**QUESTIONS TO ANSWER:**
(a) Write out the passage from the hypervisor commoditization article word for word, from "The Price of" to "around $28 less)".
(b) Continue the article on hypervisor commoditization from where it stops.

**SELECTED EXCERPT:**
The Price of Gas and Hypervisors, Moving in Different Directions
You've heard me pontificate before on what I see as the impending commoditization of hypervisors across all vendors. VMware's first-mover advantage gained them a number of years of hyper-profit before second-movers like Citrix and Microsoft began making their way into the market. The most impending movement about to occur is Microsoft's dropping of Hyper-V into the playing field for the low cost of $28.
(Actually, one could argue that their cost for the hypervisor is effectively "free", since the regular editions of Windows Server 2008 include it. The "w/o Hyper-V" editions are technically priced at around $28 less)
Chris Wolf continues down this line of thinking with an article and accompanying video over at SearchServerVirtualization.com where he develops an even stronger argument. He writes:
In the near term, I expect all vendors, including VMware, to offer free versions of their hypervisors. If you think hell will freeze over before VMware offers a free version of ESX Server, think again. Sure, there isn't a hypervisor today that matches ESX feature for feature, but the alternatives don't have to. In many cases, a hypervisor that is just "good enough" for a particular task and less expensive will win out, especially for less-critical workloads. Whether they want to admit it publicly or not, all hypervisor vendors realize that developing best-in-class management is key to winning the hypervisor war. Indeed, regardless of their unique intrinsic value, hypervisors are becoming commoditized.

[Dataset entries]
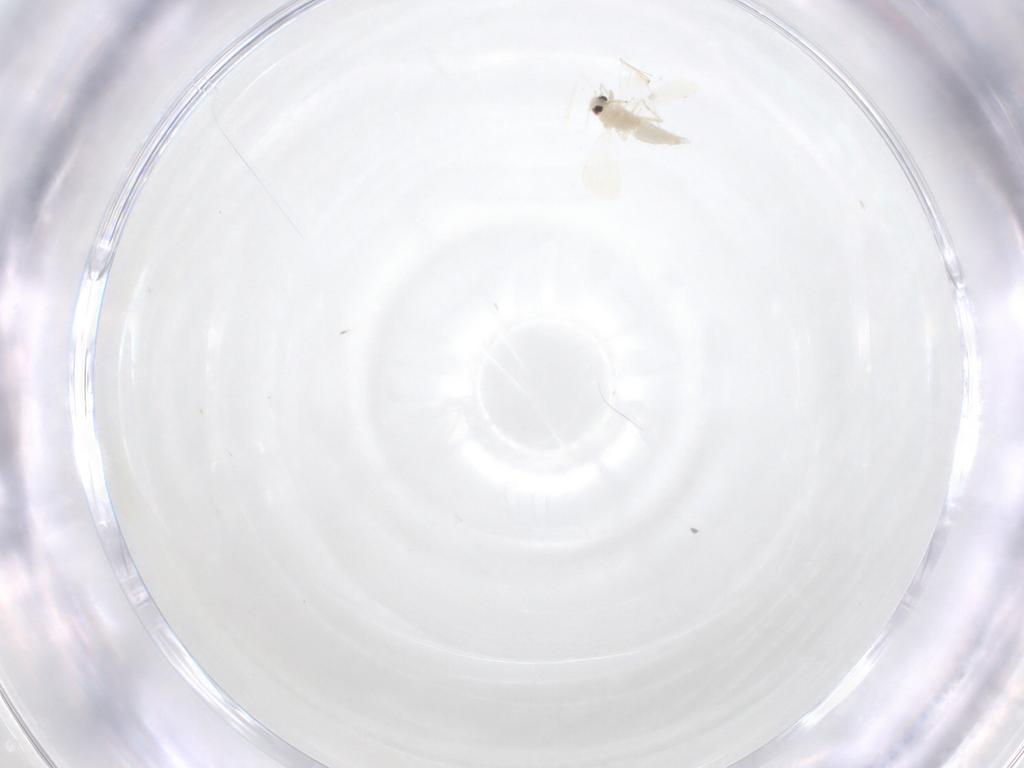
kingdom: Animalia
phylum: Arthropoda
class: Insecta
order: Hemiptera
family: Aleyrodidae
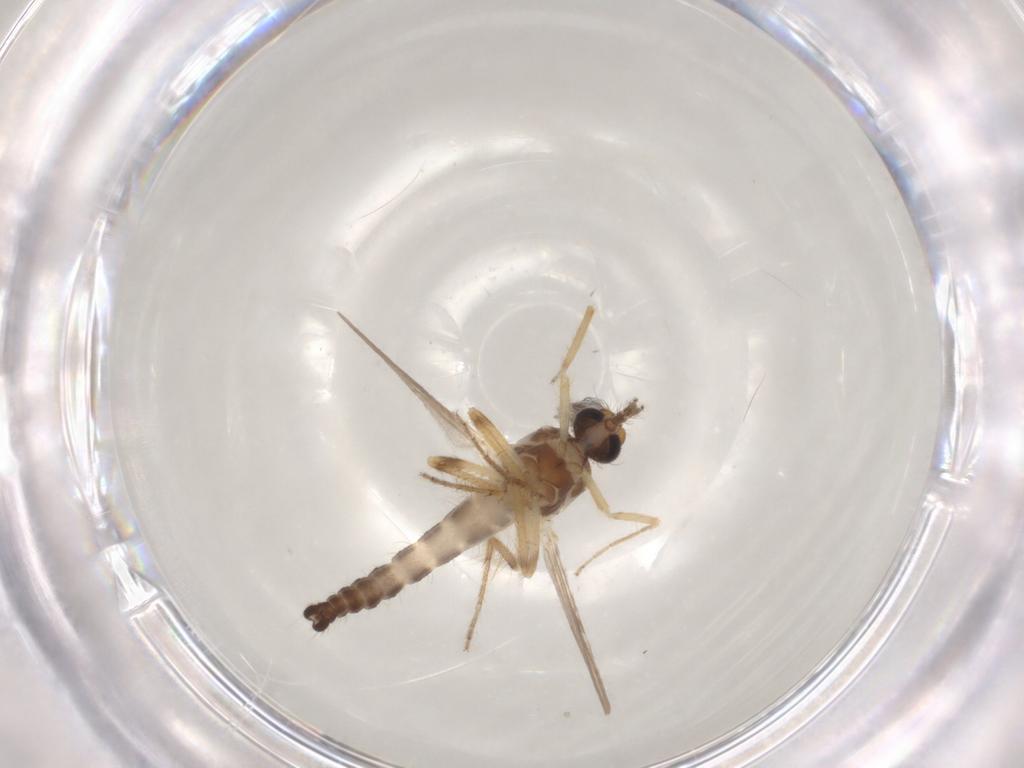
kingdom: Animalia
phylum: Arthropoda
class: Insecta
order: Diptera
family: Ceratopogonidae
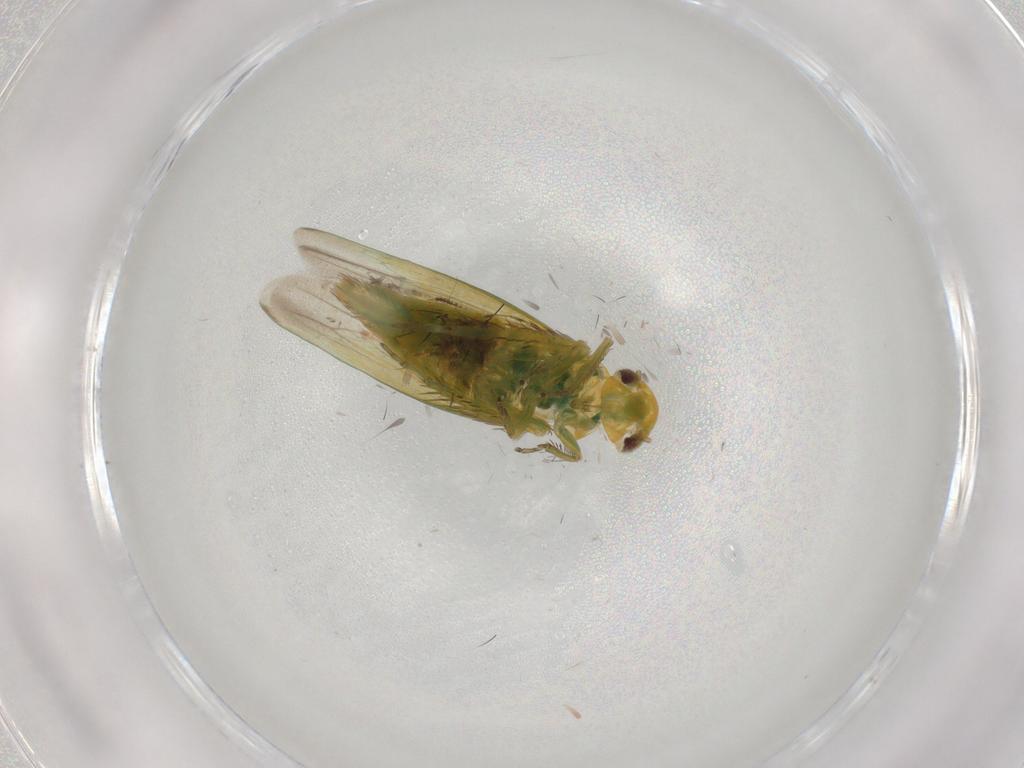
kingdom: Animalia
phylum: Arthropoda
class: Insecta
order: Hemiptera
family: Cicadellidae
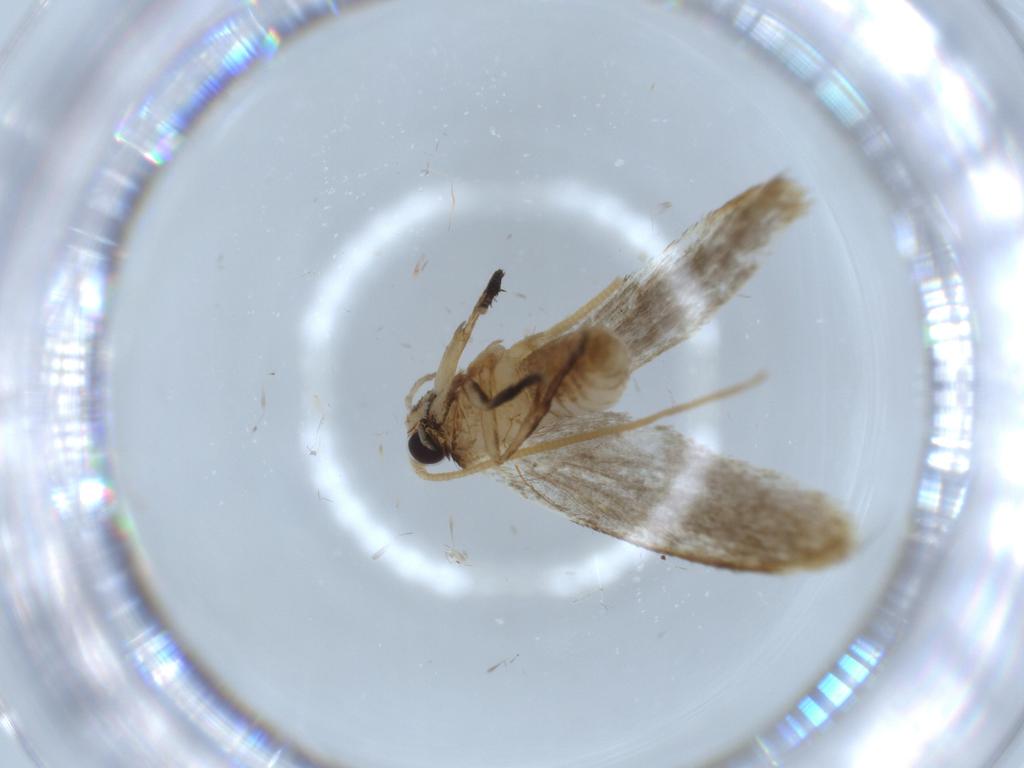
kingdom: Animalia
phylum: Arthropoda
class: Insecta
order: Lepidoptera
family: Tineidae
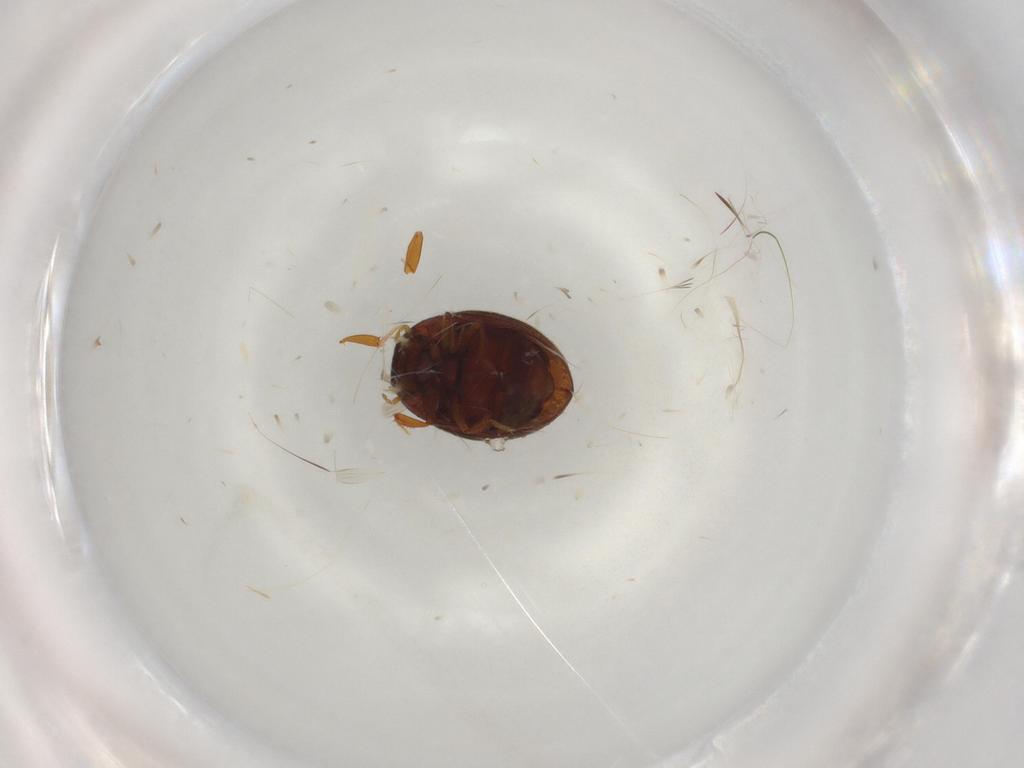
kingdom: Animalia
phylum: Arthropoda
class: Insecta
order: Coleoptera
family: Hydrophilidae
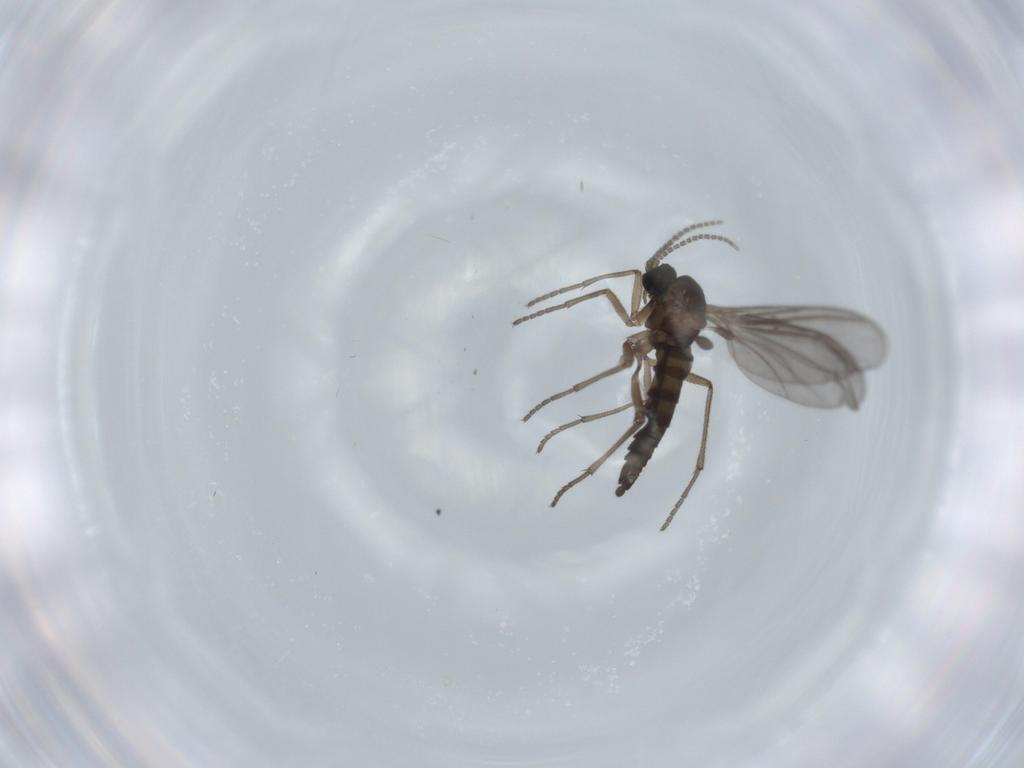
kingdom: Animalia
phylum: Arthropoda
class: Insecta
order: Diptera
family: Sciaridae
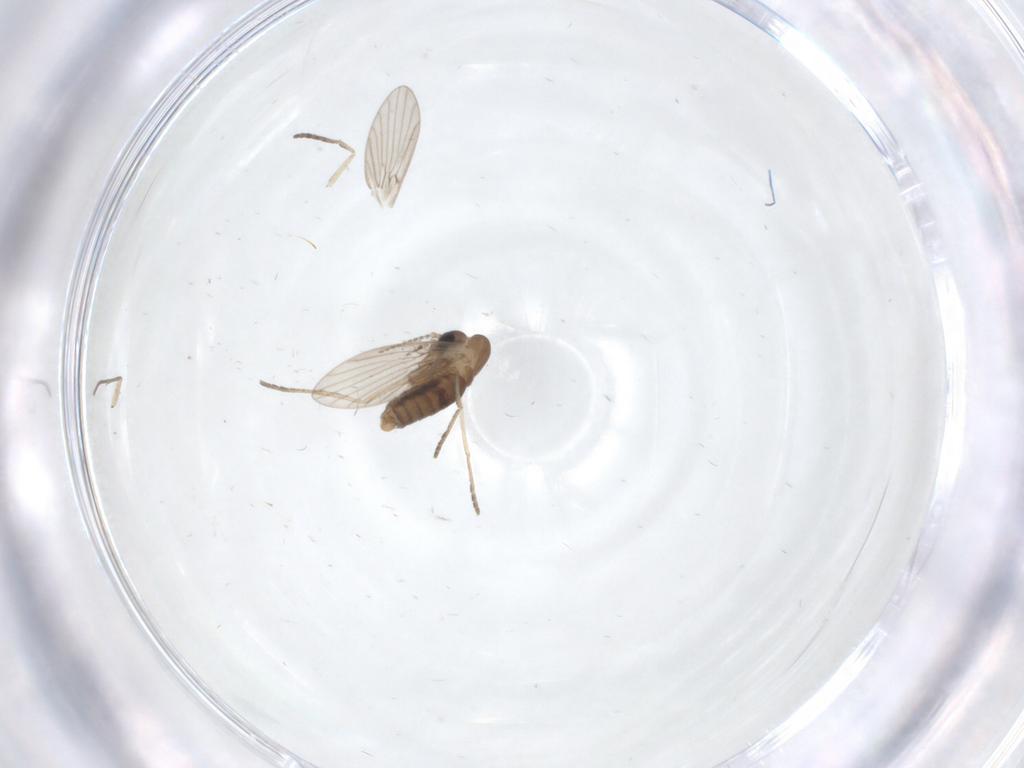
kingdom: Animalia
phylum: Arthropoda
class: Insecta
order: Diptera
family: Sciaridae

**RESPONSE LIST:**
(a)
The Price of Gas and Hypervisors, Moving in Different Directions
You've heard me pontificate before on what I see as the impending commoditization of hypervisors across all vendors. VMware's first-mover advantage gained them a number of years of hyper-profit before second-movers like Citrix and Microsoft began making their way into the market. The most impending movement about to occur is Microsoft's dropping of Hyper-V into the playing field for the low cost of $28.
(Actually, one could argue that their cost for the hypervisor is effectively "free", since the regular editions of Windows Server 2008 include it. The "w/o Hyper-V" editions are technically priced at around $28 less)

(b)
But there's more to this argument than just seeing into the future. Chris continues his discussion with a very important suggestion to organizations considering a move to virtualization: Prepare financially for the change. If the price of hypervisors is due to decrease, then you and your organization shouldn't consider full cost as an option for software purchase. Chris continues:
With hypervisor prices expected to drop, don't lock your organization into a lengthy licensing deal. What could look like a steal today could easily be viewed as a ripoff in a few months. By 2009 several major vendors will ship enterprise-ready hypervisors; locking yourself into a licensing contract beyond 2009 will likely result in a lost opportunity for significant savings.
Chris suggests that discounts of 20% to 50% on today's hypervisor purchases - especially large purchases with with long-term committments - shouldn't be considered inappropriate. If you're about to lock-in to a virtualization platform in the near term, you don't want to be caught holding the bag with an expensive solution that others paid pennies on the dollar because they waited.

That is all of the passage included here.